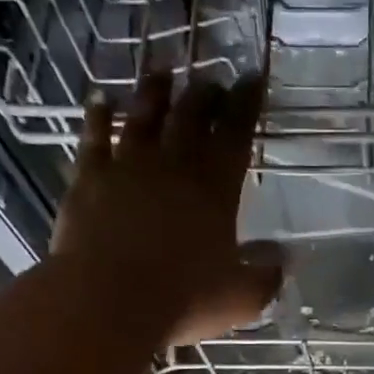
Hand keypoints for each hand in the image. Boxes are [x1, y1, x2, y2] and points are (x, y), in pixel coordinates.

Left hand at [51, 73, 282, 344]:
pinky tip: (100, 100)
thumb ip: (268, 275)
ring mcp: (127, 168)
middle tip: (213, 80)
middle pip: (191, 116)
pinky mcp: (88, 179)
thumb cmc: (184, 300)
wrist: (107, 302)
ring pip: (143, 115)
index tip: (253, 78)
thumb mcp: (242, 297)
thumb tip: (285, 256)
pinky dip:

________________________________________

▶ **DESCRIPTION OF THE TASK**
Return the records verbatim, minus pictures.

▶ **ANSWER TO THIS EXERCISE**
Hand keypoints for each hand in the image. Boxes are [x1, y1, x2, y2] and points are (x, y), in pixel coordinates.

Left hand at [51, 73, 282, 344]:
pinky tip: (100, 100)
thumb ip: (268, 275)
ring mcp: (127, 168)
middle tip: (213, 80)
middle pip: (191, 116)
pinky mcp: (88, 179)
thumb cmc: (184, 300)
wrist: (107, 302)
ring pip: (143, 115)
index tip: (253, 78)
thumb mcp: (242, 297)
thumb tip: (285, 256)
pinky dip:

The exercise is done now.